The Case for the World Economy’s Defense Is Made as Stocks Swoonby
`There's a gap of perception versus reality,' investor says
Roubini rules out repeat of 2008-style economic collapse
Economists make astrologers look good, John Kenneth Galbraith once said. In the 1960s, Paul Samuelson congratulated stock investors on predicting nine of the last five recessions.
Academics can once again sharpen the snark as markets’ January swoon belies consensus growth forecasts. Most of the elites who offered their view at the World Economic Forum annual meeting in Davos, Switzerland, last week weren’t too downbeat.
“There’s a gap of perception versus reality,” said Raymond Nolte, chief investment officer at fund of funds SkyBridge Capital. “The perception is worse than the reality.”
Credit Suisse Group AG Chief Executive Officer Tidjane Thiam said markets were “over-reacting.” Economist Nouriel Roubini ruled out a repeat of 2008. International Monetary Fund Managing Director Christine Lagarde noted even with growth forecasts being pared, the world economy is still “up” on last year.
The case for the world economy’s defense goes as follows: For it to fall into recession either the U.S. or China must take it down.
While China is weakening, few in Davos agreed with billionaire George Soros that a “hard landing” looms. As U.K. Chancellor of the Exchequer George Osborne argued, even at its current growth pace China will still add the equivalent of Germany’s output to the world by 2020.
Stimulus is also coming on stream. And if it does slump further China’s trade links are limited with U.S. exports to it amounting to less than 2 percent of gross domestic product. Outside exposure to its stock market is also low.
As for the U.S., while manufacturing is contracting, the labor market continues to tighten and consumers are spending. Sales of previously owned U.S. homes last year enjoyed their best year since 2006.
But what about oil? While its plunge is unnerving, less than $30 for a barrel of crude still means cheap energy for companies and consumers, allowing them to spend more on other things.
Then comes the Federal Reserve, whose December interest-rate increase raised eyebrows in Davos. Yet rates are still close to zero, its balance sheet remains bloated and Chair Janet Yellen is only pledging to tighten again if the data justifies it. Roubini was among those to say the Fed will not inflict the four rate increases it’s projecting for this year.
At the same time, other central banks are lining up more stimulus in the case of the European Central Bank or indicating rates will stay low for longer in the case of the Bank of England. Bank of Japan policy makers meet this week.
“It’s going to be lower for longer across the board,” said Skybridge’s Nolet.
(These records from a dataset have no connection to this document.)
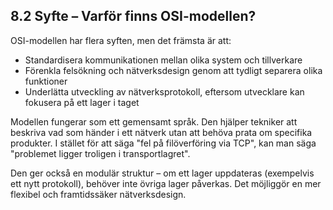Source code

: ## 8.2 Syfte – Varför finns OSI-modellen?

OSI-modellen har flera syften, men det främsta är att:

- Standardisera kommunikationen mellan olika system och tillverkare
- Förenkla felsökning och nätverksdesign genom att tydligt separera olika funktioner
- Underlätta utveckling av nätverksprotokoll, eftersom utvecklare kan fokusera på ett lager i taget

Modellen fungerar som ett gemensamt språk. Den hjälper tekniker att beskriva vad som händer i ett nätverk utan att behöva prata om specifika produkter. I stället för att säga "fel på filöverföring via TCP", kan man säga "problemet ligger troligen i transportlagret".

Den ger också en modulär struktur – om ett lager uppdateras (exempelvis ett nytt protokoll), behöver inte övriga lager påverkas. Det möjliggör en mer flexibel och framtidssäker nätverksdesign.
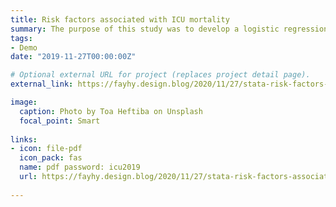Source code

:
 ```yaml
---
title: Risk factors associated with ICU mortality
summary: The purpose of this study was to develop a logistic regression model to predict the probability of death at hospital discharge of these patients and to study the risk factors associated with ICU mortality based on the information in this dataset.
tags:
- Demo
date: "2019-11-27T00:00:00Z"

# Optional external URL for project (replaces project detail page).
external_link: https://fayhy.design.blog/2020/11/27/stata-risk-factors-associated-with-icu-mortality/

image:
  caption: Photo by Toa Heftiba on Unsplash
  focal_point: Smart
 
links:
- icon: file-pdf
  icon_pack: fas
  name: pdf password: icu2019
  url: https://fayhy.design.blog/2020/11/27/stata-risk-factors-associated-with-icu-mortality/
  
---
```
Not all in Davos were as optimistic as the consensus. Echoing Soros, Willem Buiter, chief economist at Citigroup Inc., said his base case is for the world to suffer recession-like growth of less than 2 percent this year, thanks to China.
Still, the majority sided with Paul Sheard, chief global economist at Standard & Poor’s.
“Recent market moves probably overstate the likelihood of a slump in global growth this year,” he said.